UAT-10027 & Dohdoor: Abusing DoH for C2 in Edu/Health

Just caught the Cisco Talos report on UAT-10027. They're actively hammering US Education and Healthcare with a new backdoor, Dohdoor. The kicker? It leans heavily on DNS-over-HTTPS (DoH) for C2 communication.

This is a classic evasion technique that is becoming increasingly effective. By tunneling command and control over port 443 using a legitimate protocol, they blend in perfectly with normal web traffic. Traditional DNS monitoring (port 53) is completely blind here. The persistence since December 2025 suggests they are having high success rates, likely because the sectors targeted often have sprawling, legacy networks.

If you're in these sectors, standard firewall rules aren't going to catch this. You need to be inspecting SSL/TLS traffic or blocking unauthorized DoH resolvers at the endpoint level.

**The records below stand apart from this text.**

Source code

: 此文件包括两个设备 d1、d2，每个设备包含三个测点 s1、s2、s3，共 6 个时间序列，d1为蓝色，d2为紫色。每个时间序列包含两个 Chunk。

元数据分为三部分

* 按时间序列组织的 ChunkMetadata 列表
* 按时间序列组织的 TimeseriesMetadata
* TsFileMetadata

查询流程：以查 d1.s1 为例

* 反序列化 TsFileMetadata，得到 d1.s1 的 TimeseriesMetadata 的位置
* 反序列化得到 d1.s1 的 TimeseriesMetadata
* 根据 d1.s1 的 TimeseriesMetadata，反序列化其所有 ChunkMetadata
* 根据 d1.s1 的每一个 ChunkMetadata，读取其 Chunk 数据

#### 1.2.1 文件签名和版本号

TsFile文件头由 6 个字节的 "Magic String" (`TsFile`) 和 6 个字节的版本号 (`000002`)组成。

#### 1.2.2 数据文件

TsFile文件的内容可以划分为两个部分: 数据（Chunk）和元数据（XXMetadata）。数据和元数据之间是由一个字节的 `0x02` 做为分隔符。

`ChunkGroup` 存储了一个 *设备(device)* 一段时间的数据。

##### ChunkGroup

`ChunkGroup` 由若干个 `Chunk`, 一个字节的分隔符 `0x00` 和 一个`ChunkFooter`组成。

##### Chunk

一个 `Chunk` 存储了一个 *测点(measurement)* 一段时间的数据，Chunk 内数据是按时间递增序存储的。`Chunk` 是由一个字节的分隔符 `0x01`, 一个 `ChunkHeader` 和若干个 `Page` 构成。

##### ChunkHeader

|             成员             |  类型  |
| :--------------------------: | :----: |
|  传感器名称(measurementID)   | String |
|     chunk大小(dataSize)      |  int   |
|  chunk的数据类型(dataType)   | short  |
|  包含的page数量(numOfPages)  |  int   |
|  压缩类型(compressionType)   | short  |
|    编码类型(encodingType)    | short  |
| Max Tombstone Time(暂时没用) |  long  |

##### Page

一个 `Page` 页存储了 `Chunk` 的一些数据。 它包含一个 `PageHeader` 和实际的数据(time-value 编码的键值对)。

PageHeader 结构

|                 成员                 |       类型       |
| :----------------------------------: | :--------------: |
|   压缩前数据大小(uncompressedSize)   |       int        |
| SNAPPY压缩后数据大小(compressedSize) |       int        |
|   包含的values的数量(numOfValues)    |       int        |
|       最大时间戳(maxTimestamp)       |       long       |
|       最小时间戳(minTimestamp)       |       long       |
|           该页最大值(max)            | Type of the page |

Here is a basic KQL query to start hunting for devices hitting common public DoH resolvers more frequently than expected, specifically excluding known browser processes:

DeviceNetworkEvents
| where RemoteUrl has_any ("dns.google", "cloudflare-dns.com", "doh.opendns.com")
| where InitiatingProcessFileName !in ("chrome.exe", "firefox.exe", "msedge.exe", "opera.exe")
| summarize Count=count() by DeviceName, RemoteUrl, InitiatingProcessFileName
| where Count > 50
| order by Count desc


I know blocking DoH entirely is a nightmare because of privacy concerns and modern app dependencies, but how are you guys handling this risk? Are you forcing all DNS through your internal resolvers via Group Policy, or have you found a reliable way to inspect the encrypted DoH payload?